Littré, dans son Dictionnaire de la Langue française (1863-77), ignore le nom et ne recense que l’adjectif, auquel il ne donne pas de sens ethnique, à la différence des auteurs du Dictionnaire de Trévoux. C’est « qui a rapport à l’Algérie ». Le rapport à l’Algérie alors était économique et financier, du moins si l’on en croit les exemples : « la Société générale algérienne, nom d’une société fondée en exécution d’une loi du 12 juillet 1865 et d’un décret du 18 septembre 1865 », « les obligations algériennes, titres émis par cette société ». Il est vrai que l’Algérie était française et qu’elle était habitée de Français, d’Européens et d’indigènes – non d’Algériens.
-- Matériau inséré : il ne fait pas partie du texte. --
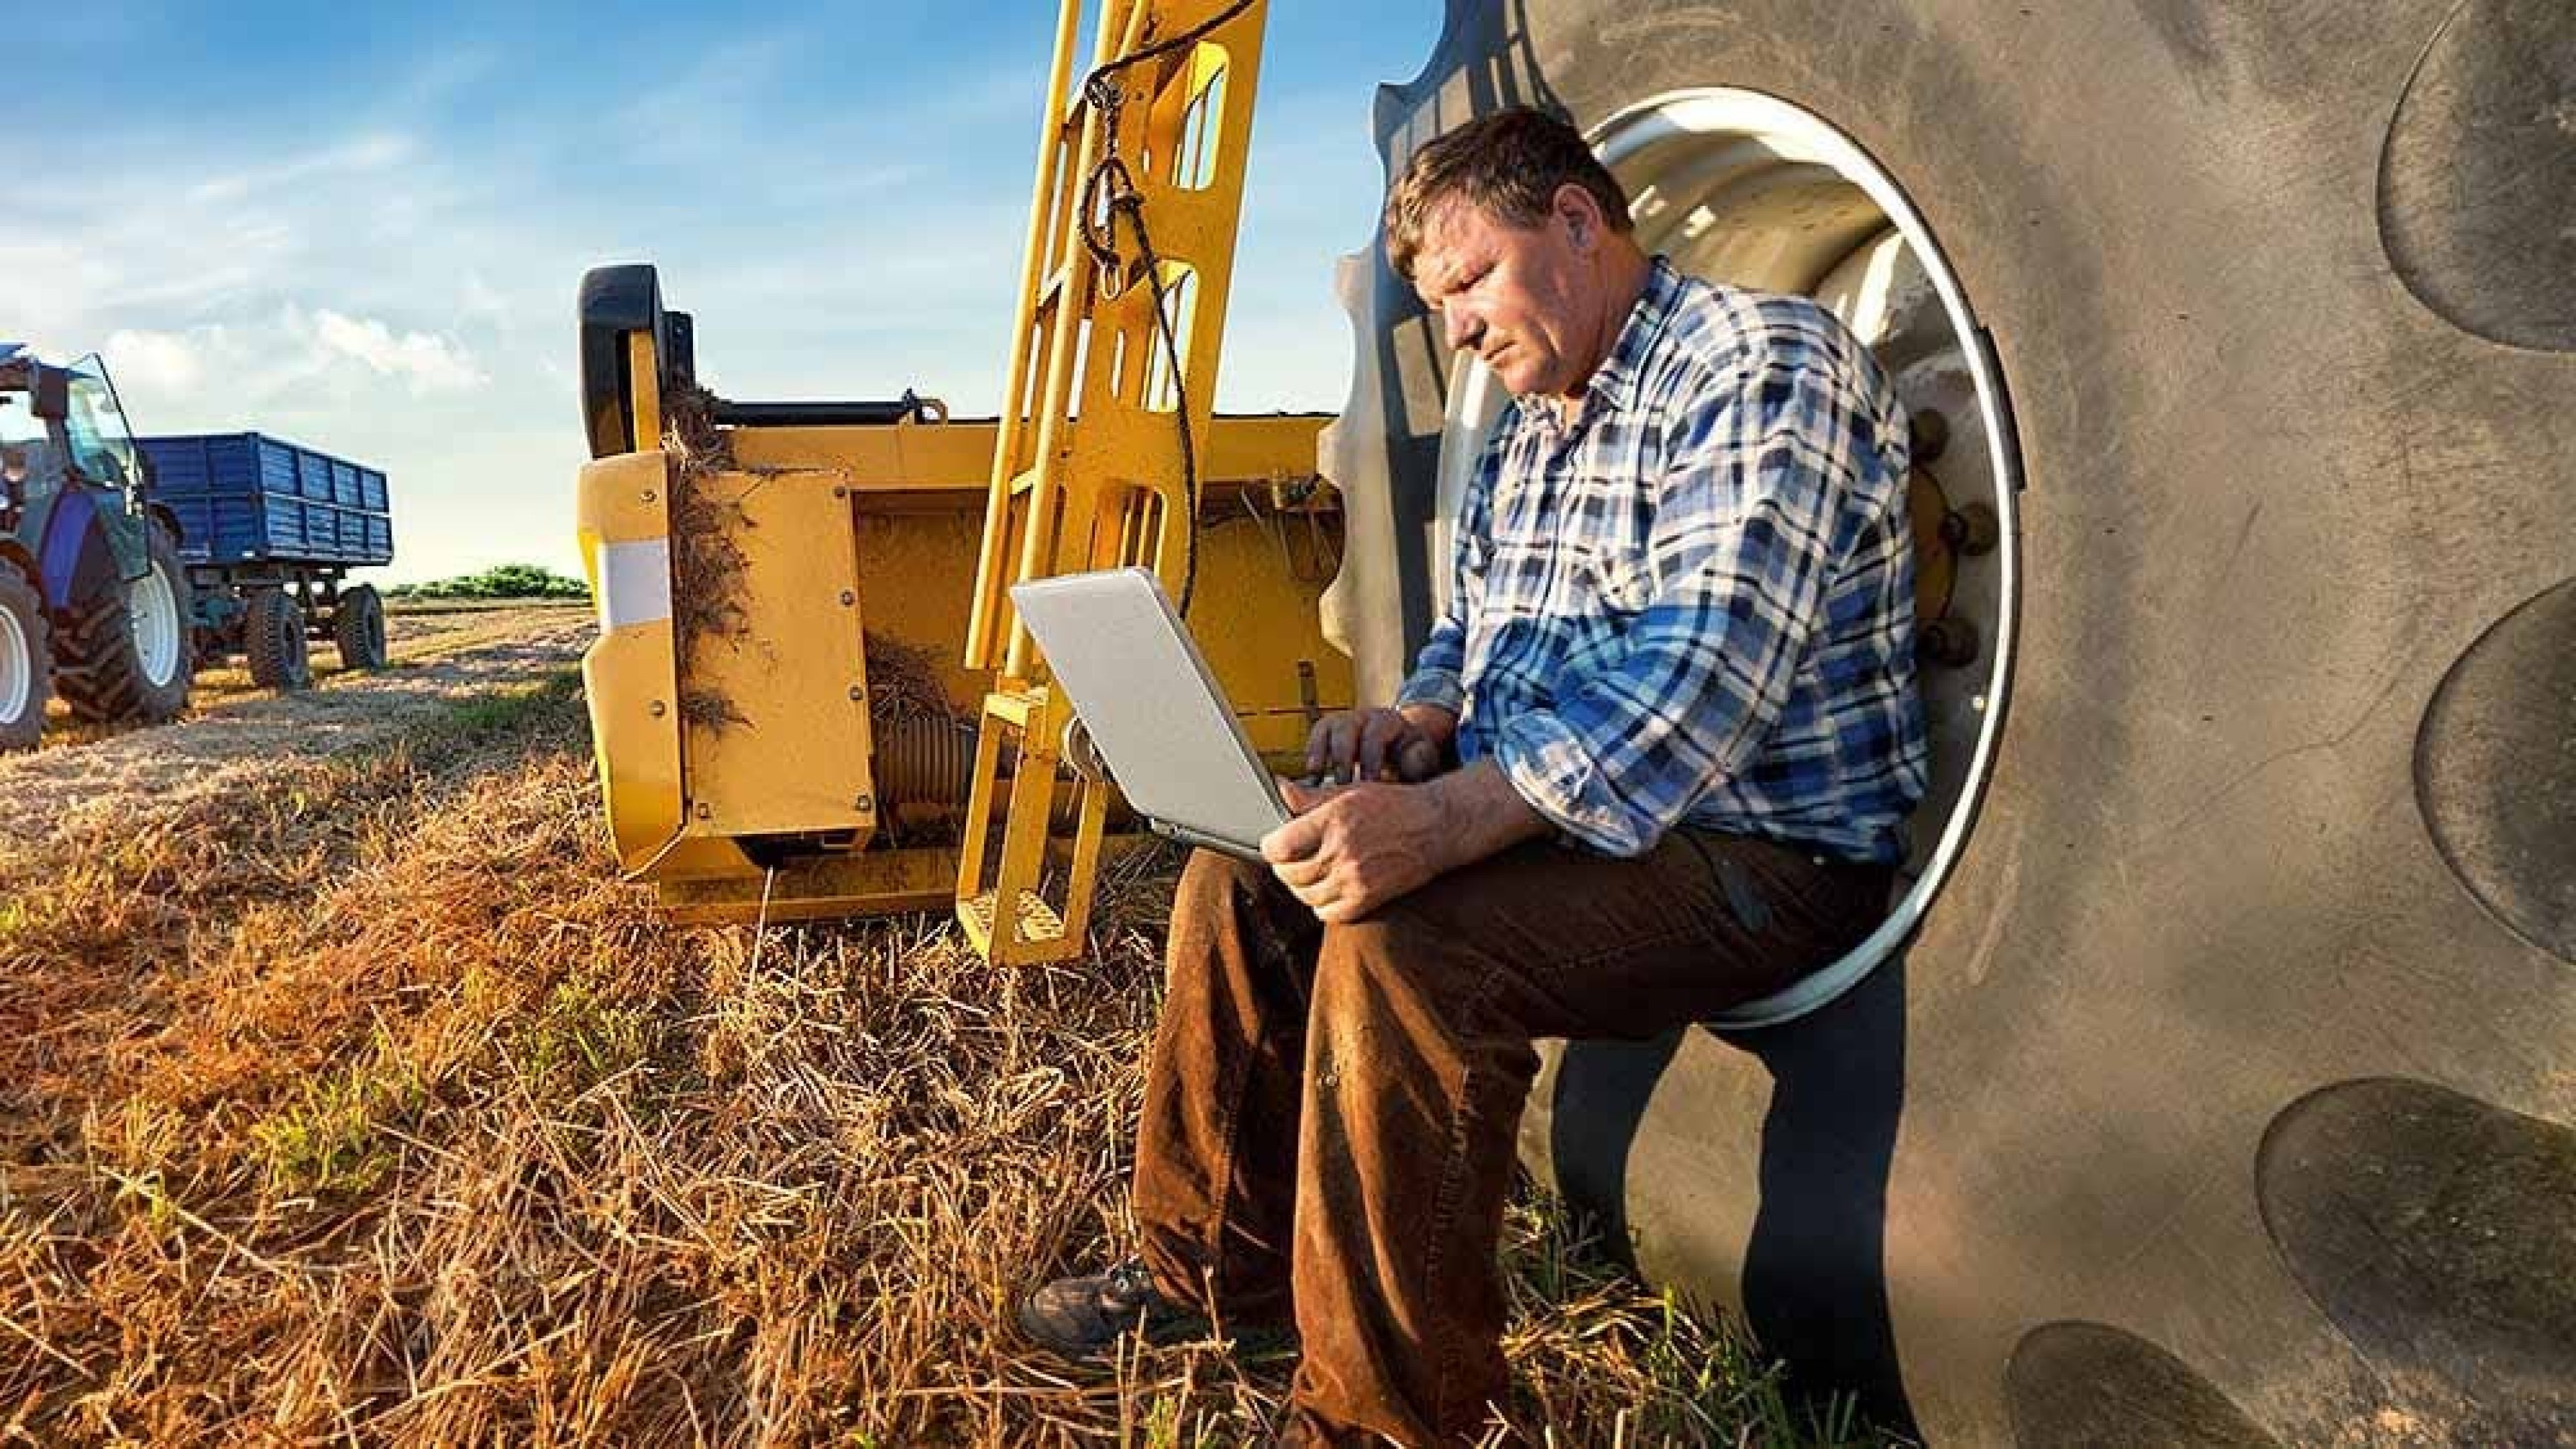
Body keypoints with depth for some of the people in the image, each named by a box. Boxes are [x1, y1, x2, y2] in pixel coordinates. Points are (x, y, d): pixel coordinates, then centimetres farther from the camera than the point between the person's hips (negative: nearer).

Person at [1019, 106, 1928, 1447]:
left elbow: (1701, 676, -28)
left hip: (1760, 850, -9)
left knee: (1398, 949, -31)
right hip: (1537, 811, 9)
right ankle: (1218, 1275, 16)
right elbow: (1469, 632, 22)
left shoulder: (1764, 368, -14)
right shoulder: (1525, 437, 15)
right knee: (1240, 881, 3)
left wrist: (1444, 820, -37)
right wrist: (1421, 720, -3)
De fait, le nom propre Algérien au sens d’habitant de l’Algérie, n’a pas d’existence dans la langue. Ou bien Littré se borne à constater une réalité (l’entité Algérie n’a pas d’existence), ou bien il se plie à l’idéologie de l’époque : si le nom propre Algérien avait signifié « habitant de l’Algérie », c’eût été reconnaître que les premiers ou les plus anciens habitants d’Algérie (les indigènes, comme on disait alors) étaient les seuls qui aient une légitimité à le revendiquer comme leur.

La langue conserve les traces de l’histoire des hommes. L’Algérie étant indépendante, il existe donc des Algériens, qui peuvent être fiers ou non de leur pays (ALJ compatit à leurs malheurs) et de ce qui s’y passe de tragique ou de bouffon depuis cinquante ans. Le Trésor de la Langue française (seize volumes publiés entre 1971 et 1994) a été conçu et rédigé après l’indépendance de l’Algérie : il y est tenu compte de la situation que cet événement a produite. Algérien, « substantif », désigne « celui qui habite l’Algérie ou qui en est originaire » et, adjectif, il a pour sens « ce qui est relatif à l’Algérie ou à ses habitants ». Du dictionnaire de Littré, il n’est conservé qu’une partie de la définition de l’adjectif : « ce qui est relatif à l’Algérie ».

 

Le nom algérien, qu’il soit masculin ou féminin, a pris au cours de la période française d’autres sens : « voiture publique de Paris, du genre de celles qu’on appelle omnibus » (1842), préparation culinaire dite « à l’algérienne », « étoffe à rayures de couleurs », « écharpe faite de cette étoffe ». Ces sens, c’est ce qui reste dans la langue des cent trente-deux ans de présence française outre Méditerranée. Au fil des décennies, ces sens s’éteignent, en même temps que les traces que la France a laissées là-bas. Ainsi, les auteurs de dictionnaires notent que le nom algérienne, au sens relevé en 1842 de « voiture publique de Paris », était tombé en désuétude à la fin du XIXe siècle et remplacé par omnibus. Ce sens disparaît dans la neuvième édition (en cours de publication) du Dictionnaire de l’Académie française, dans lequel les sens retenus sont « relatif à l’Algérie » pour ce qui est de l’adjectif (les académiciens oublient « et à ses habitants ») et, pour ce qui est du nom : « personne originaire d’Algérie ou qui a la nationalité de ce pays », « dialecte arabe parlé en Algérie » et (au féminin) « tissu à rayures multicolores ». En réalité, le « dialecte » parlé en Algérie est une langue berbère mâtinée d’arabe et de français ; et l’algérienne ou « tissu à rayures multicolores » a disparu des étals.

Les sens divers se réduisent peu à peu à un seul sens : habitant de l’Algérie ou qui en est originaire. En perdant ses sens anciens, ce nom s’appauvrit.

Souhaitons aux Algériens que le destin de leur pays ne soit pas à l’image de celui de leur nom. Les élections qui se profilent n'augurent rien de bon.